Unifying the lightweight division would be a nice accomplishment for Lomachenko, but if it means that he’s going to have to sacrifice 2 to 3 years in doing it, you have to wonder if all the effort sacrifice is well worth it. The lightweight division is not a popular one. Lomachenko already beat arguably the third most popular fighter at lightweight in Jorge Linares last May. Mikey Garcia is perhaps the most popular fighter in the division right now in terms of U.S boxing fans. That’s not a knock on Lomachenko. He’s just not someone that attracts the same kind of attention Mikey does when he fights. It probably won’t be worth it for Lomachenko to wait around, hoping he can get a fight against Mikey, and putting effort and time into winning the IBF lightweight title in beating the winner of the Commey vs. Isa Chaniev. Those are not household names in Northern America, and Lomachenko will likely get about as much attention in beating the winner of that fight than he would in facing some unknown journeyman.
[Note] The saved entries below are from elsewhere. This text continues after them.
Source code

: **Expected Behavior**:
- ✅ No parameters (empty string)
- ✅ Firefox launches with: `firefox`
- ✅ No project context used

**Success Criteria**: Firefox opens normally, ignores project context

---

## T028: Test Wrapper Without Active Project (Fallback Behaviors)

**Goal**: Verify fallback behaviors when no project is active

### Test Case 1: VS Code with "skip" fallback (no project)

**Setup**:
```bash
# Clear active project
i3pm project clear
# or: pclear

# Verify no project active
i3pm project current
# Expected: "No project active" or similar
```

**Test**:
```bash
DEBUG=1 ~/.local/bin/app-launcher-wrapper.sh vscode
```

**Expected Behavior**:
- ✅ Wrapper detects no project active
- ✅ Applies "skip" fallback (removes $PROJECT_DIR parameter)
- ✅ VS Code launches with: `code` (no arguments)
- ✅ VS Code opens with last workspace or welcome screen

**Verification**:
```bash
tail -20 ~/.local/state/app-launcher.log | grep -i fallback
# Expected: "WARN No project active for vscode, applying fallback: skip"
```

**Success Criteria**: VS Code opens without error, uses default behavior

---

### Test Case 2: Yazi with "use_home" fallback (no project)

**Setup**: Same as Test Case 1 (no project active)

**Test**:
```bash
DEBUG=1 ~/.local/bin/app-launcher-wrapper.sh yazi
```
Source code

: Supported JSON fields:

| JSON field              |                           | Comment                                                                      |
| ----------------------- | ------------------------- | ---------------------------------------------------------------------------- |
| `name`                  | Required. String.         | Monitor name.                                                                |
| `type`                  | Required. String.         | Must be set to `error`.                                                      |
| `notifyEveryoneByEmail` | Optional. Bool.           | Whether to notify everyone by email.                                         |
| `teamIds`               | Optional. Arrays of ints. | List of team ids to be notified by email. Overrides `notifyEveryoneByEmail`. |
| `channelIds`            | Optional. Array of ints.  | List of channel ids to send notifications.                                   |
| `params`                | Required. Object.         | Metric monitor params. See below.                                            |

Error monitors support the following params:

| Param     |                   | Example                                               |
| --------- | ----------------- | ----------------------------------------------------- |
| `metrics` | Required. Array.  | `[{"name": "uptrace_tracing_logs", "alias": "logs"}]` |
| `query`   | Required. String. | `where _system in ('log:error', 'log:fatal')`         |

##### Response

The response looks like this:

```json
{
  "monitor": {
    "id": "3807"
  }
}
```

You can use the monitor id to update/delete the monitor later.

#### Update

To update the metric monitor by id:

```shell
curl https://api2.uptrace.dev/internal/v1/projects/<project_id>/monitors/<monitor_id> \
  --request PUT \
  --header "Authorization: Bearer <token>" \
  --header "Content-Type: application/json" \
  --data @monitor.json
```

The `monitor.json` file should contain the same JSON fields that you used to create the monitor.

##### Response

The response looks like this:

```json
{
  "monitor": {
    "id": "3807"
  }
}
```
Lomachenko needs to focus on winning titles where it really matters, and that’s at 140 and 147. If Lomachenko doesn’t have the confidence to fight in the light welterweight and welterweight divisions, then he can stay where he’s at and continue to beat the likes of Pedraza and Commey.
The two time Olympic gold medalist Lomachenko was coming off of shoulder surgery on his right shoulder following his 10th round knockout win over former WBA lightweight champion Jorge Linares on May 12 in New York. Lomachenko suffered a torn right labrum in his shoulder after dislocating it. Although Lomachenko was able to continue fighting and score a stoppage in the 10th with a left to the body, the victory was a costly one for him. Lomachenko needed surgery afterwards, and was out of the ring for seven months. When Lomachenko did return to the ring lat Saturday night against the light hitting Pedraza, he played it safe, not attacking him hard, and mostly just boxing for the majority of the contest. There was no sign of Lomachenko favoring his right hand, but he clearly wasn’t sitting down on his shots the way he’d done in the past.
“I am happy with my performance,” the Puerto Rican Pedraza said. “I went 12 rounds with the best fighter in the world. I knew what we were going up against. I thought it was a close fight until the knockdowns. At the end of the day, I am proud of what I did.”
After the fight, Top Rank boss Bob Arum said he’s interested in possibly matching Pedraza against unbeaten Teofimo Lopez. That’s probably not a good match-up for Pedraza, as Lopez is a big puncher and a guy that could be too much for him. Pedraza was blown out in 7 rounds last year by Gervonta ‘Tank’ Davis in January 2017. Although Lopez is not in the same talent class as Davis, he’s still a big puncher with a lot of talent. It’s going to be a really tough ask for a technical fighter like Pedraza to try and deal with his punching power and youth.